SYS_CONTEXT('USERENV', 'CLIENT_IDENTIFIER') IS NOT 'SUPERVISOR'

A more rigorous policy expression redacts the result of the query if the client identifier is not set, that is, it has a NULL value.

SYS_CONTEXT('USERENV', 'CLIENT_IDENTIFIER') IS NOT 'SUPERVISOR' OR IS NULL

Remember that in SQL, comparisons with NULL are undefined, and are thus FALSE, but redaction only takes place when the policy expression evaluates to TRUE.

19.5 Oracle Data Redaction Policies on Materialized Views

You can create Oracle Data Redaction policies on materialized views and on their base tables.

However, ensure that the creator of the materialized view, or the user who performs the refresh of the materialized view, is not blocked by any Data Redaction policies. In other words, the user performing the materialized view creation or refresh operations should be exempt from the Data Redaction policy. As a best practice, when you create a new materalized view, treat it as a copy of the actual table, and then create a separate Data Redaction policy to protect it.

19.6 REDACTION_COLUMNS Data Dictionary View Behavior When a View Is Invalid

When an Oracle Data Redaction policy exists on a column of a view, and the view becomes invalid, the Data Redaction policy remains visible in the REDACTION_COLUMNS data dictionary view.

For example, a view can become invalid if one of its columns refers to a column that was dropped from a table upon which the view depends.

The column continues to be visible in the REDACTION_COLUMNS data dictionary view because the Data Redaction policy is not automatically dropped when the view becomes invalid.

Instead, the decision on whether to drop the Data Redaction policy is taken when the view is subsequently altered.

This approach was chosen in preference to automatically dropping the Data Redaction policy when the view becomes invalid because it is less error-prone and presents less risk of accidentally displaying actual data from the underlying table.

By deferring the decision to when the view is being altered, it allows the view to be recompiled after the column is restored to the table. After the column is restored to the table and the view is recompiled, then the view becomes valid and still has its Data Redaction policy in place.
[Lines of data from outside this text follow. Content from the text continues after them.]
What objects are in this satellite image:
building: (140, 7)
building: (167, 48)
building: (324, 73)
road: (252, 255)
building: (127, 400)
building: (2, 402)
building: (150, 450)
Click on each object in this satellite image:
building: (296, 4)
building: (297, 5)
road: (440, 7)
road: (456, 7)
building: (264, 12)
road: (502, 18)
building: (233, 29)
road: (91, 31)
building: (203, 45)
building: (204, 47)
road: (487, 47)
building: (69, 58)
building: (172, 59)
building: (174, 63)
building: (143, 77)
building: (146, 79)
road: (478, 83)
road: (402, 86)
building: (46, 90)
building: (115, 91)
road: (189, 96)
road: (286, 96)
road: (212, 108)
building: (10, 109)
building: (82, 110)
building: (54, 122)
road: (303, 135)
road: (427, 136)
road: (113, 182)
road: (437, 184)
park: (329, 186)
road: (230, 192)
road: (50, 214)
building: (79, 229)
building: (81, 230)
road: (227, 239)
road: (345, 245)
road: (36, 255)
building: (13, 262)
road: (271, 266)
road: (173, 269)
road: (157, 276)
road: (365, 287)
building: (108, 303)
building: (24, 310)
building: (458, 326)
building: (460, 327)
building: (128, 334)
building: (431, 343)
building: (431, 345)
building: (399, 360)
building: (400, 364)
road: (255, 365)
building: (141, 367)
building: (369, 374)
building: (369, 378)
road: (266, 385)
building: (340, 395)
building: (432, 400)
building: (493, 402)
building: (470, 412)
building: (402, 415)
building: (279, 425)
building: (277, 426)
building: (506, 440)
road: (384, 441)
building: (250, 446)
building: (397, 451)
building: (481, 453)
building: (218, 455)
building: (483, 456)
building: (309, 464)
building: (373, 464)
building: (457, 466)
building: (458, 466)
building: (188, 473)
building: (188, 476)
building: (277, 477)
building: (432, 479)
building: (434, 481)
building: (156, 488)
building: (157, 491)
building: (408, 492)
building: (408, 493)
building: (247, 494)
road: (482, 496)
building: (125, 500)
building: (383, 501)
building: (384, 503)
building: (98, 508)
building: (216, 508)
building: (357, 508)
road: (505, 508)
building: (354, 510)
On the other hand, if the invalid view definition was subsequently replaced with a valid view definition which no longer contains the column that the Data Redaction policy was previously defined on, it is at that point that the Data Redaction policy is automatically dropped. The REDACTION_COLUMNS data dictionary view is then updated to no longer show the column (since it is no longer part of the new view's definition).

19.7 Dropped Oracle Data Redaction Policies When the Recycle Bin Is Enabled

You should check if the recycle bin is enabled before you drop Oracle Data Redaction policies.

If you drop a table or view that has an Oracle Data Redaction policy defined on it when the recycle bin feature is enabled, and if you query the REDACTION_COLUMNS or REDACTION_POLICIES data dictionary views before you purge the recycle bin, then you will see object names such as BIN$... (for example, BIN$1Xu5PSW5VaPgQxGS5AoAEA==$0).

This is normal behavior. These policies are removed when you purge the recycle bin.

To find if the recycle bin is enabled, you can run the SHOW PARAMETER RECYCLEBIN command in SQL*Plus.